Explanation of symbols

  DESCRIPTION OF SYMBOLS 1 Anode side separator, 1a Expansion formation part, 2 Cathode side separator, 2a Expansion formation part, 3a Anode gas flow path, 3b Cooling flow path, 3c Cathode gas flow path, 4 Electrode / electrolyte membrane assembly, 5 Resin, 6 Manifold Through hole, 7 Through hole for integration, 7a Undercut part, 8 Recess, 9, 10 Mold, 11 Runner, 12 Gate, 13 Mold pin, 14 Manifold seal part, 15 Seal receiving part, 16 Cooling flow Road seal part, 17 seal receiving part.

Claims (7)

A joined body in which an anode current collector, an anode catalyst layer, an electrolyte membrane, a cathode catalyst layer, and a cathode current collector are sequentially laminated;
A separator that forms a pair having an enlarged formation portion that is disposed oppositely across the joined body and is enlarged in the facing surface direction than the joined body,
A fuel cell comprising: a resin that is injected into a gap between the enlarged forming portions of the pair of separators and that joins the joined body and the separator.   2. The fuel cell according to claim 1, wherein a space portion is provided in the enlarged formation portion of the pair of separators so as to communicate with each other, and the resin is injected into the space portion.   3. The fuel cell according to claim 2, wherein at least one of the space portions is formed such that at least a part of the opening cross-sectional area thereof is larger on a side farther than a side closer to the opposing surface of the separator.   The fuel cell according to claim 1, wherein a surface of the separator in contact with the resin is provided with unevenness.   A manifold through hole is provided in the enlarged formation portion of the paired separator so as to communicate with each other, and one of the pair of separators communicates with the space portion and surrounds the manifold through hole.

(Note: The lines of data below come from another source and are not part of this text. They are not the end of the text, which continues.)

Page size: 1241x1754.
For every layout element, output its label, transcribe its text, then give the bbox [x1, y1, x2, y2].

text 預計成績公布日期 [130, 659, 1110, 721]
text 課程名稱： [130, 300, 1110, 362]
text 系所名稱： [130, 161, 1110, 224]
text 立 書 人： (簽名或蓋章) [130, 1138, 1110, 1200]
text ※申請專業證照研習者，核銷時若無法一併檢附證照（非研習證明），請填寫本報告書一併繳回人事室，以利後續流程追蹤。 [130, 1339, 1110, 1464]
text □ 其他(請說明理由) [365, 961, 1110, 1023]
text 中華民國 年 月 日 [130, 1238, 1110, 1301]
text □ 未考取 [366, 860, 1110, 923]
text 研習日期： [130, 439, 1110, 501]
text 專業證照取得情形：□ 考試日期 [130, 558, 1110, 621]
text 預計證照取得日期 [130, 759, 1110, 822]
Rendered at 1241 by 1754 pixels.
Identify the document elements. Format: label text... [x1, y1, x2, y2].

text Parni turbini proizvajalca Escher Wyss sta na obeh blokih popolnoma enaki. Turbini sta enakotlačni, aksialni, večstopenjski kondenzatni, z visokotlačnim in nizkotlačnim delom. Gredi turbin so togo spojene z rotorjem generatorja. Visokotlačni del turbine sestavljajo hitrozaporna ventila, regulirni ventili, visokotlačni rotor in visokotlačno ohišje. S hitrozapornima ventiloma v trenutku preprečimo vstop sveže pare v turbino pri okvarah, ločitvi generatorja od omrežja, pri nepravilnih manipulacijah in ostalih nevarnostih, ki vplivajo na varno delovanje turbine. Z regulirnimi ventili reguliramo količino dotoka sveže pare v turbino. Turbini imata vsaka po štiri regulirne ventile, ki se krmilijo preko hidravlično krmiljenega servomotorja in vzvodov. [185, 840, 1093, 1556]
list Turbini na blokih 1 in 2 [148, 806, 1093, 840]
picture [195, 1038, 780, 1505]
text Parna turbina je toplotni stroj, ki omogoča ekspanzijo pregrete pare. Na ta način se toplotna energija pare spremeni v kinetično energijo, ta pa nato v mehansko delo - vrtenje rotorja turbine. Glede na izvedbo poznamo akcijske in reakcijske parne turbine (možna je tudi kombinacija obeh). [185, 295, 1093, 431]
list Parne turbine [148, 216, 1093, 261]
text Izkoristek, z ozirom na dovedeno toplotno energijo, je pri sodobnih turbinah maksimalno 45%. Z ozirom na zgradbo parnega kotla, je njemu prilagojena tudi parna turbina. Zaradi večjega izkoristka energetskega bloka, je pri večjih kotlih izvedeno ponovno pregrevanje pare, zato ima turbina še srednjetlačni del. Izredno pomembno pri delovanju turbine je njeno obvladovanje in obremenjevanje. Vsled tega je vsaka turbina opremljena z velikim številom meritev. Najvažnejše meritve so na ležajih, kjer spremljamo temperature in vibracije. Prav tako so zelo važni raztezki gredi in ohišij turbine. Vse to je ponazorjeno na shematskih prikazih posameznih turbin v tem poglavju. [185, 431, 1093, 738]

The fuel cell according to claim 2, wherein a resin sealing portion is formed to project the resin.   A cooling channel for flowing a cooling fluid is provided on a surface opposite to the surface adjacent to the joined body in at least one of the paired separators, and one of the paired separators includes a space portion and The fuel cell according to claim 2, wherein a resin is protruded and disposed so as to communicate and surround the cooling flow path to form a cooling flow path sealing portion.   2. The fuel cell according to claim 1, wherein the resin is at least one of an olefin resin, an olefin thermoplastic elastomer, and a styrene thermoplastic elastomer.